Q: What is the relationship between the width of the walkway and the total area of the walkway?

A: The relationship between the width of the walkway and the total area of the walkway is shown by the graph of the function A(x). As the width of the walkway increases, the total area of the walkway also increases.

Q: Can the width of the walkway be negative?

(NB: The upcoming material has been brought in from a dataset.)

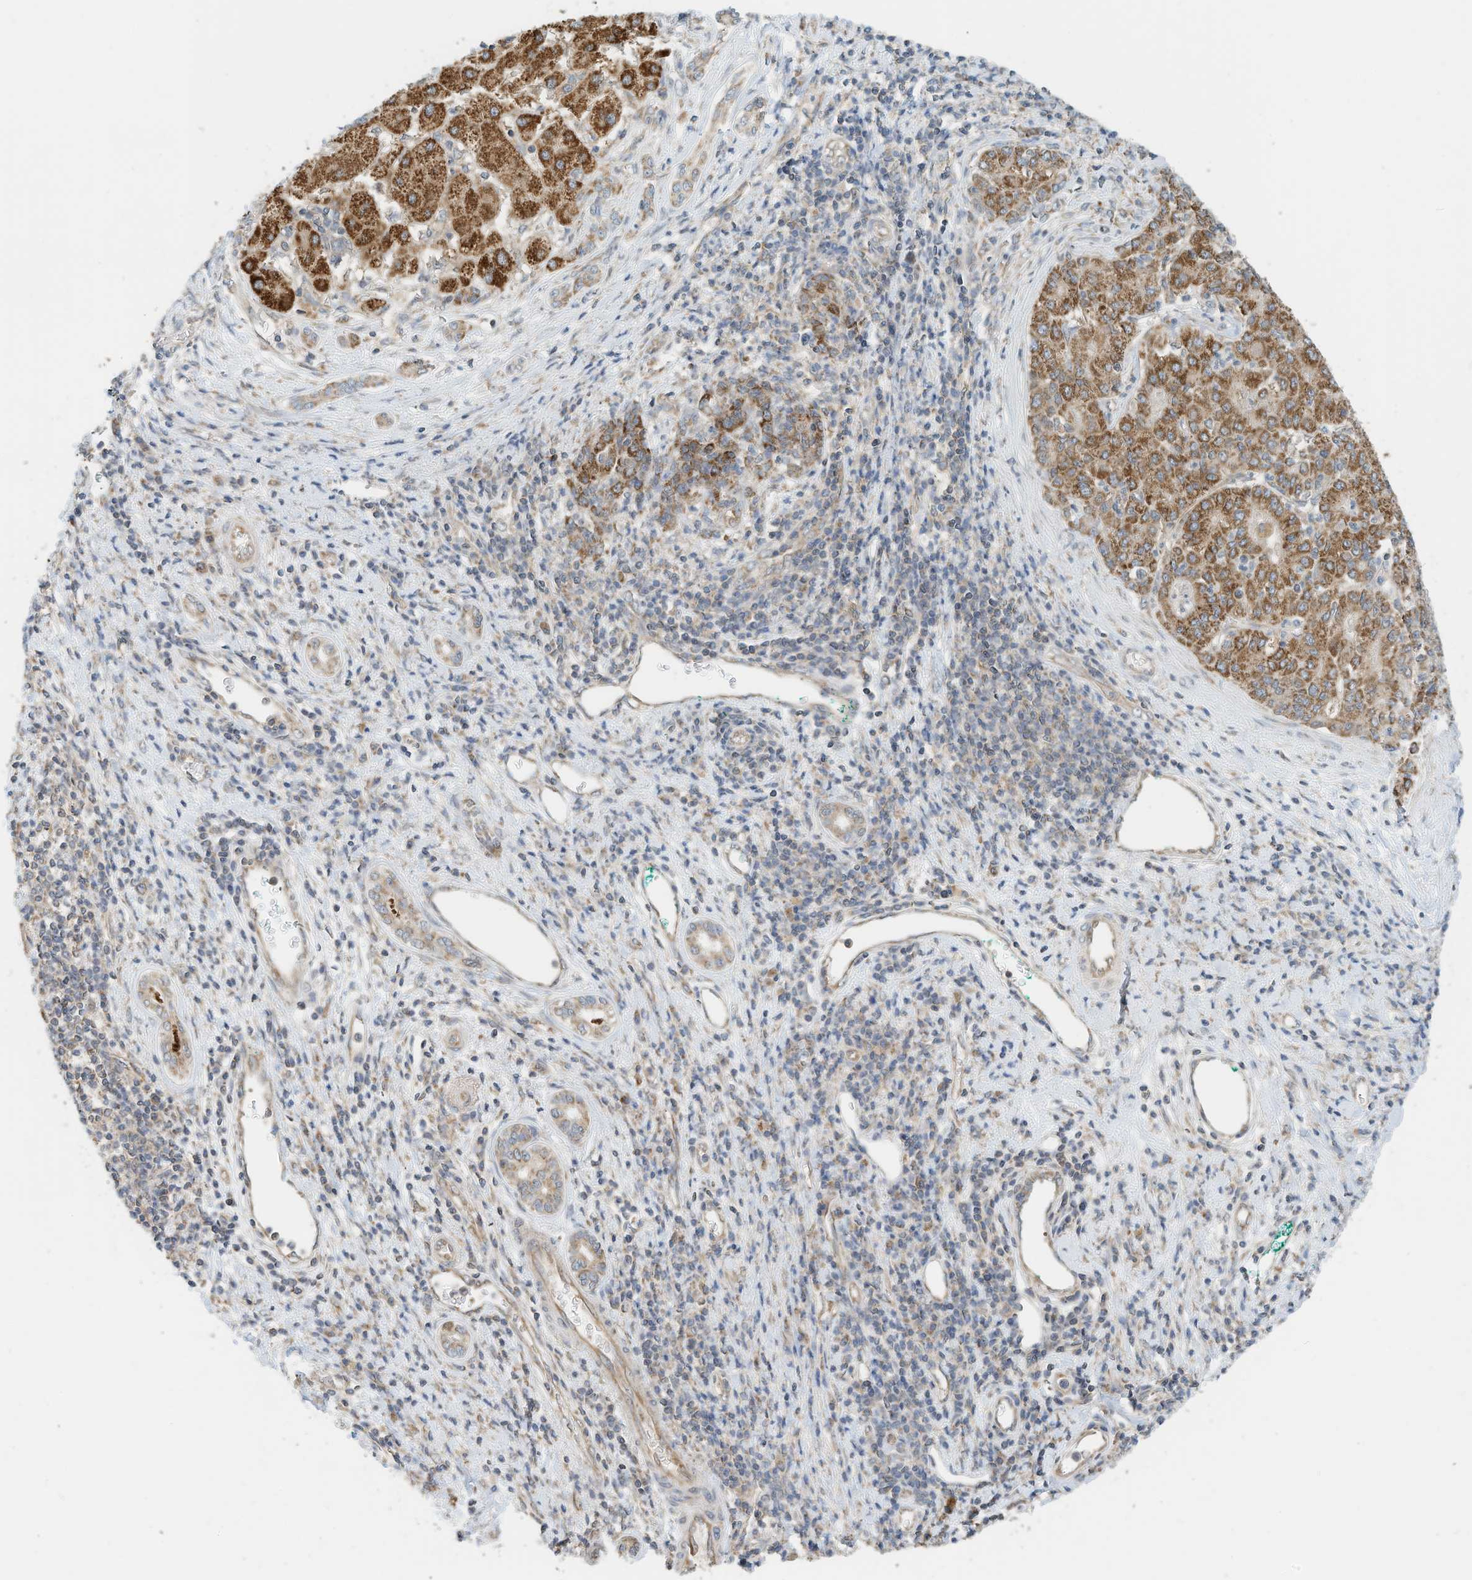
{"staining": {"intensity": "strong", "quantity": ">75%", "location": "cytoplasmic/membranous"}, "tissue": "liver cancer", "cell_type": "Tumor cells", "image_type": "cancer", "snomed": [{"axis": "morphology", "description": "Carcinoma, Hepatocellular, NOS"}, {"axis": "topography", "description": "Liver"}], "caption": "Liver hepatocellular carcinoma was stained to show a protein in brown. There is high levels of strong cytoplasmic/membranous positivity in approximately >75% of tumor cells. (DAB IHC with brightfield microscopy, high magnification).", "gene": "METTL6", "patient": {"sex": "male", "age": 65}}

A: No, the width of the walkway cannot be negative. The width of the walkway must be a positive value.

Q: What is the significance of the x-intercept of the graph of the function A(x)?

A: The x-intercept of the graph of the function A(x) represents the point where the graph intersects the x-axis. This point is important because it shows the relationship between the width of the walkway and the total area of the walkway.

Q: How can I use the function A(x) in real-world applications?

A: The function A(x) can be used in real-world applications such as designing walkways around gardens, parks, and other outdoor spaces. It can also be used to calculate the total area of a walkway in a variety of different situations.

Q: What are some common mistakes to avoid when using the function A(x)?

A: Some common mistakes to avoid when using the function A(x) include:

  • Not considering the dimensions of the flower patch and the width of the walkway
  • Not using the correct formula for the function A(x)
  • Not solving for x correctly
  • Not considering the x-intercept of the graph of the function A(x)

Q: How can I improve my understanding of the function A(x)?

A: To improve your understanding of the function A(x), you can:

  • Practice using the function A(x) in different scenarios
  • Graph the function A(x) to visualize the relationship between the width of the walkway and the total area of the walkway
  • Use real-world examples to apply the function A(x)
  • Review the formula for the function A(x) and make sure you understand how it works.